Il portone del castello si aprì e gli altri uscirono in giardino. Videro i loro compaesani con

gli abiti sporchi di sangue e gli stranieri in terra, coperti dai loro stessi mantelli. Il dottor

Petiziol raggiunse Lars. “Cos’è accaduto?”. Le femmine del sangue infatti avevano impedito

agli altri di osservare la scena dalle finestre. “Il patrigno di Elena era tornato per vendicarsi.

Quando Elena ha lasciato la sua casa, lui ha perso le sue ricchezze, e questo gli ha fatto

perdere il senno. Era venuto per ucciderla”.

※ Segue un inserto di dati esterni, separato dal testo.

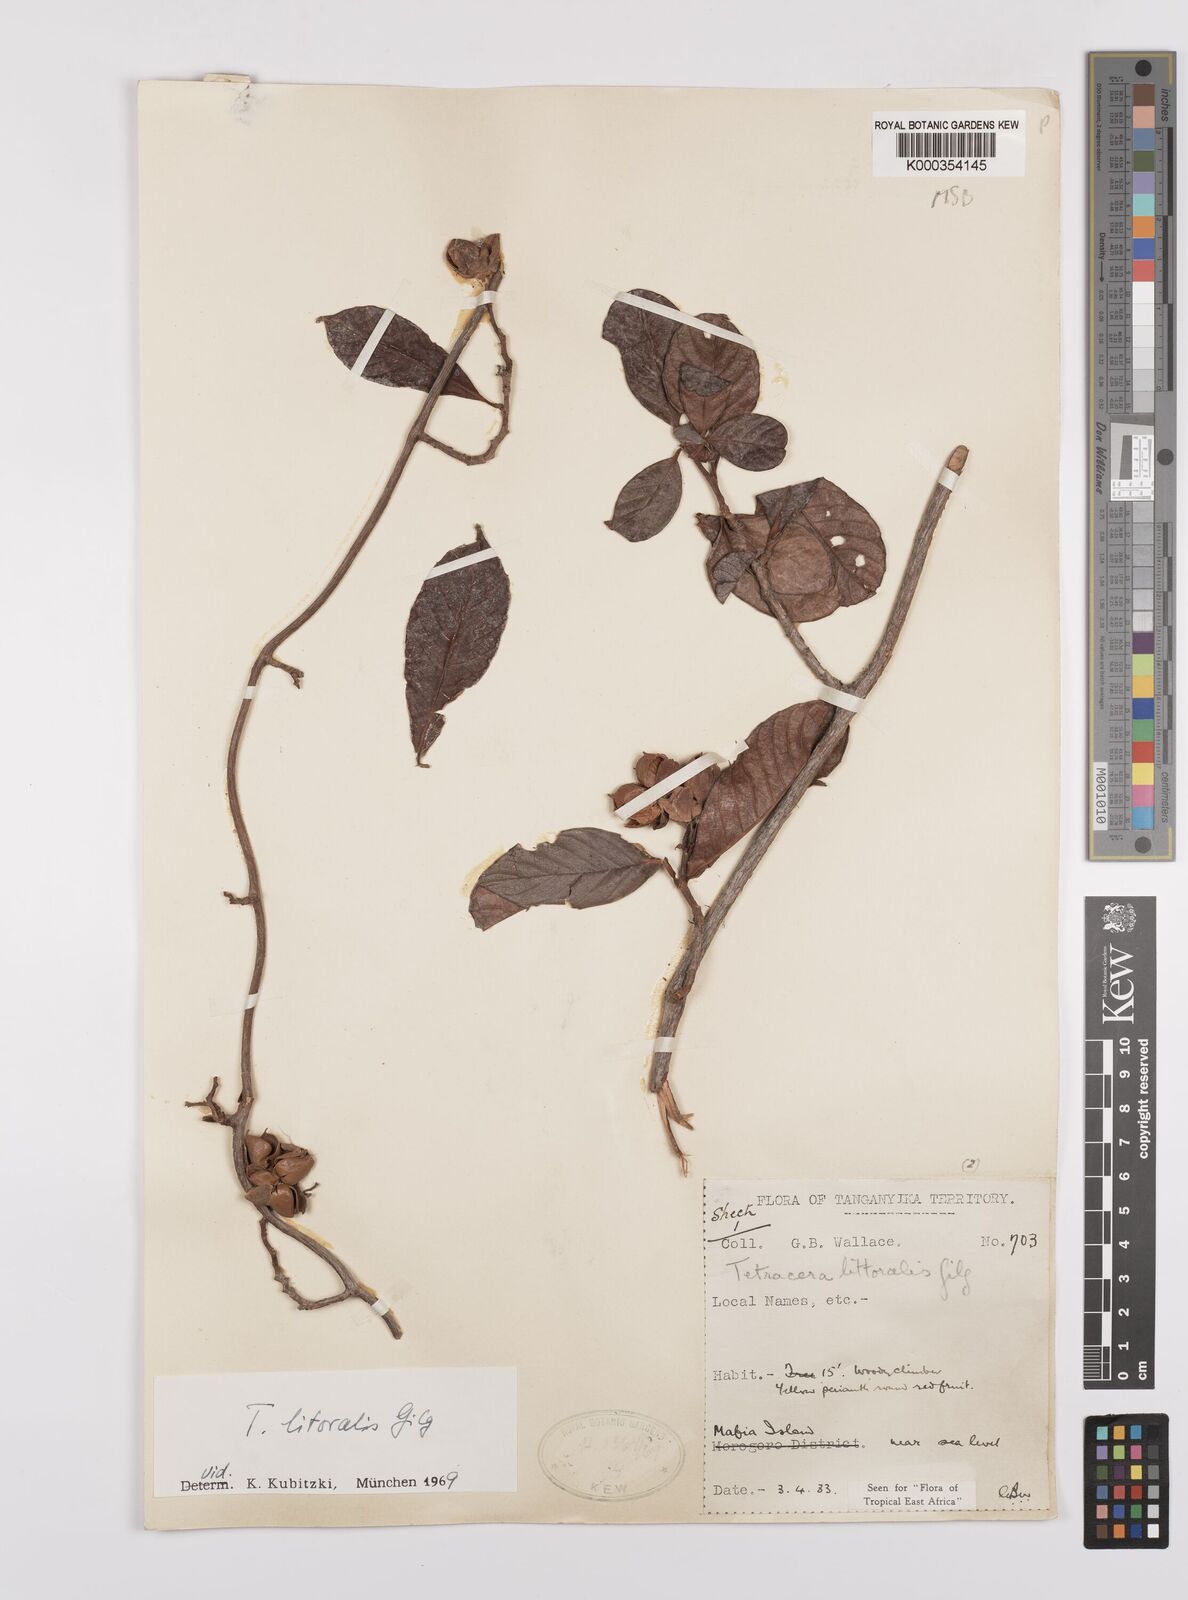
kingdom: Plantae
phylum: Tracheophyta
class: Magnoliopsida
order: Dilleniales
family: Dilleniaceae
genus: Tetracera
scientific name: Tetracera litoralis
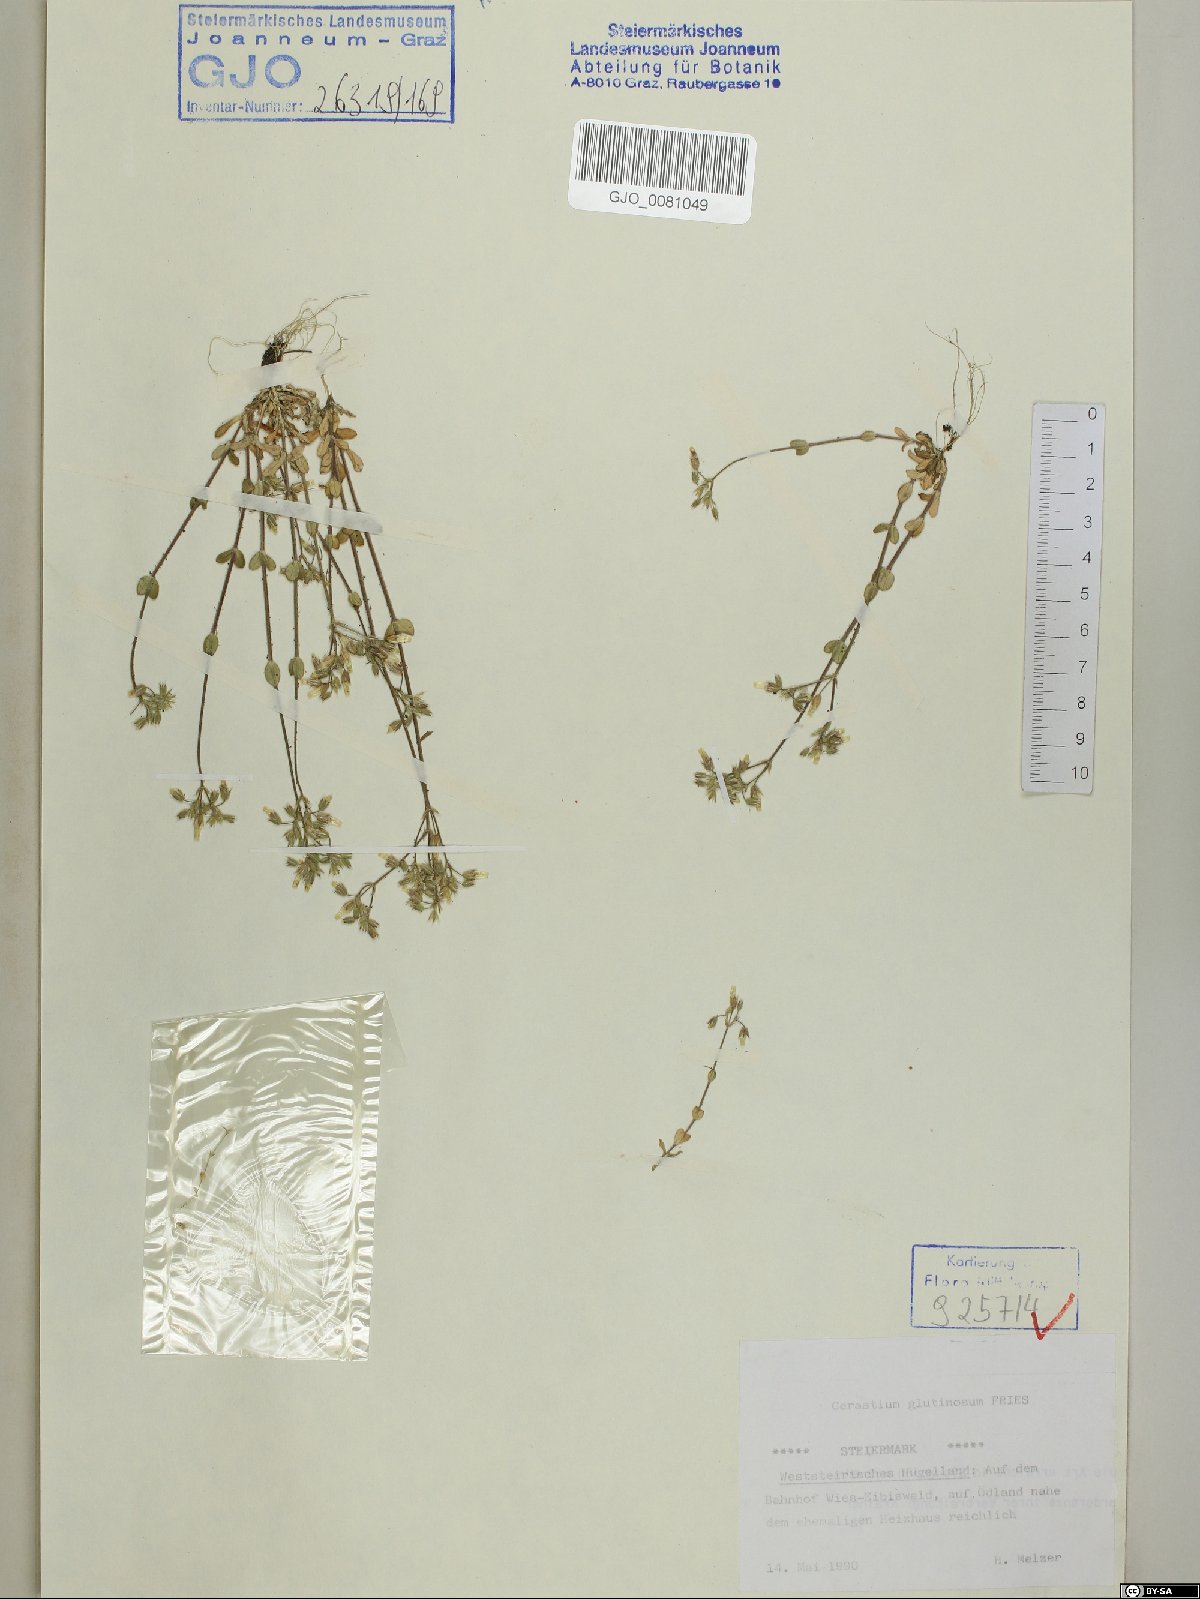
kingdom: Plantae
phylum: Tracheophyta
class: Magnoliopsida
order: Caryophyllales
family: Caryophyllaceae
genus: Cerastium
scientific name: Cerastium glutinosum
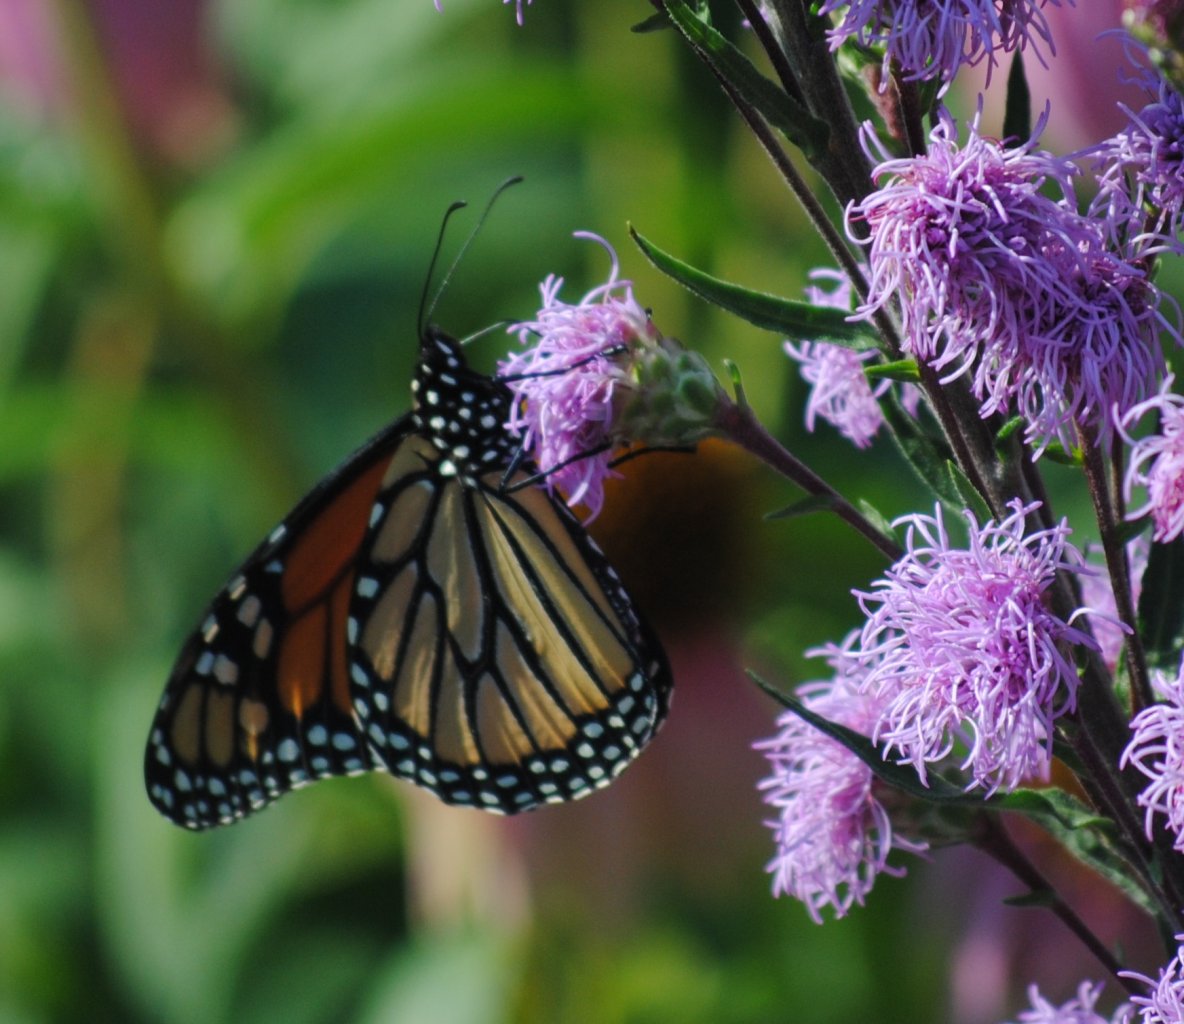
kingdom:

Petiziol annuì, senza distogliere gli occhi da Lars. “Siete ferito”.

“Soltanto un graffio”.

“Se mi permettete vi medicherò”.

“Non è necessario, davvero. Grazie”.

Il medico annuì. “È meglio che vada a controllare i feriti allora” disse. E con un cenno del

capo si allontanò.

I due sposi guardarono dalla scalinata gli abitanti di San Raffaele allontanarsi per tornare

nelle loro abitazioni. Lars allungò il braccio sano e contornò le spalle di Elena, traendola a sé.

Le posò un bacio sul capo. Poi insieme entrarono dentro casa.